Il Fondo Monetario Internazionale si colloca in Albania come paese di fine prossimo per la qualità delle infrastrutture, anche se i contribuenti albanesi hanno pagato miliardi di euro per gli investimenti pubblici. Secondo il FMI, per il periodo 2005-2016, il governo albanese ha speso una media del 5,5 per cento della produzione nazionale per le opere pubbliche, principalmente strade, porti e altri segmenti infrastrutturali ogni anno. [...]
Il Fondo Monetario Internazionale si colloca in Albania come paese di fine prossimo per la qualità delle infrastrutture, anche se i contribuenti albanesi hanno pagato miliardi di euro per gli investimenti pubblici.

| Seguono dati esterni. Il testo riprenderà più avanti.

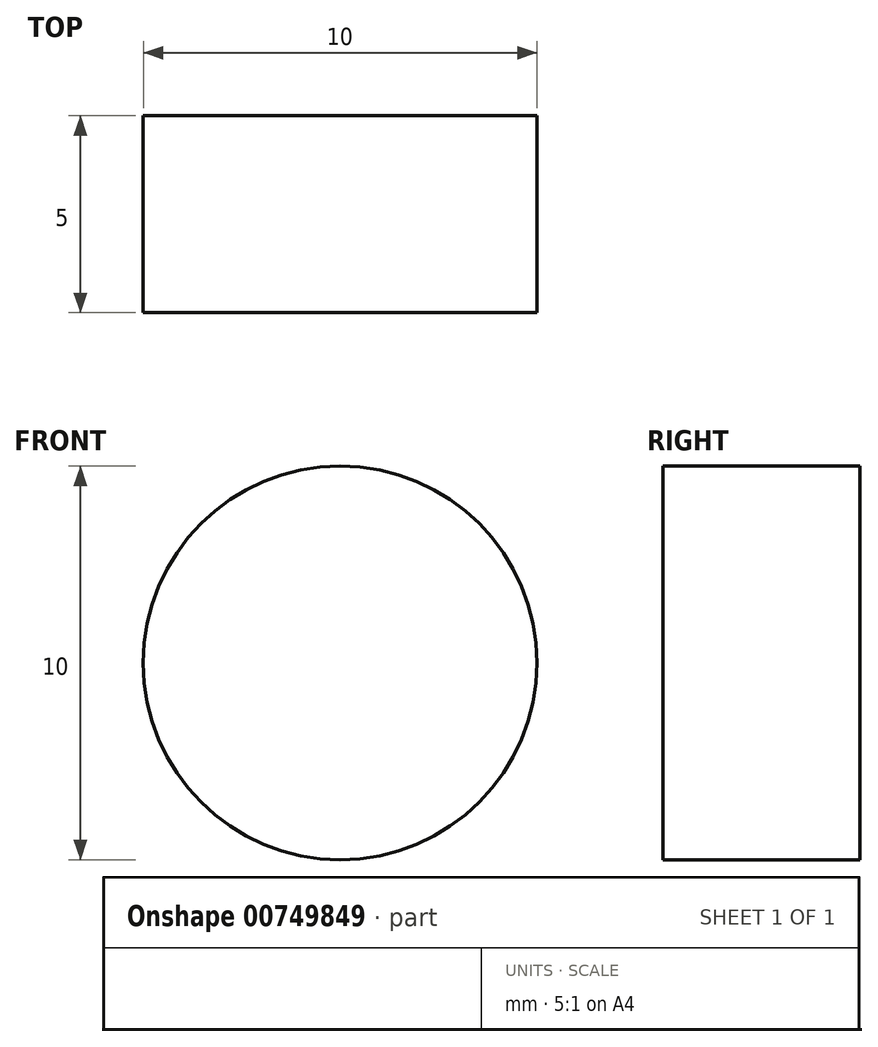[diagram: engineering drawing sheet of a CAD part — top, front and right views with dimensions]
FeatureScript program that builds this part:
annotation { "Feature Type Name" : "Feature", "Feature Type Description" : "" }
export const myFeature = defineFeature(function(context is Context, id is Id, definition is map)
    precondition{}
    {
        {
            var Q0;
            Q0=qCreatedBy(makeId("Front.planeOp"),FACE);
            var sketch = newSketch(context, id + "F0", { "sketchPlane" : qUnion([Q0])});
            skCircle(sketch, "E0", {"center": v(-62.03, 59.44) * mm, "radius": 5 * mm});
            skSolve(sketch);
        }
        {
            var Q0;
            Q0 = qSketchRegion(id + "F0", true);
            extrude(context, id + "F1", {"entities" : qUnion([Q0]), "depth" : 5 * mm, "offsetDistance" : 25 * mm});
        }
    });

Secondo il FMI, per il periodo 2005-2016, il governo albanese ha speso una media del 5,5 per cento della produzione nazionale per le opere pubbliche, principalmente strade, porti e altri segmenti infrastrutturali ogni anno. Questo è l'Albania in 5 paesi con il più alto livello di spesa di capitale nell'ultimo decennio. Ma questo tasso di investimento aggressivo non è sufficiente per il paese ad avere un'infrastruttura paragonabile a economie simili.
Secondo il FMI, da un gruppo di 40 stati considerati, l'Albania è la seconda con le infrastrutture povere, lasciando la guardia alle spalle. Tutte le altre economie, comprese quelle simili a Serbia e Macedonia, hanno strade, porti, ferrovie e migliori infrastrutture energetiche anche se spendono meno.
Ma qual è il motivo per cui i miliardi pagati dai cittadini albanesi non hanno portato al miglioramento previsto delle infrastrutture? La risposta al FMI riguarda anche l'efficienza degli investimenti.
Secondo la relazione, l'Albania fa parte di un gruppo di paesi a basso rendimento degli investimenti, mentre la Banca Mondiale stima che almeno il 30 per cento dei fondi spesi per i progetti pubblici sono sprecati o a causa della corruzione o della procrastinazione dei progetti.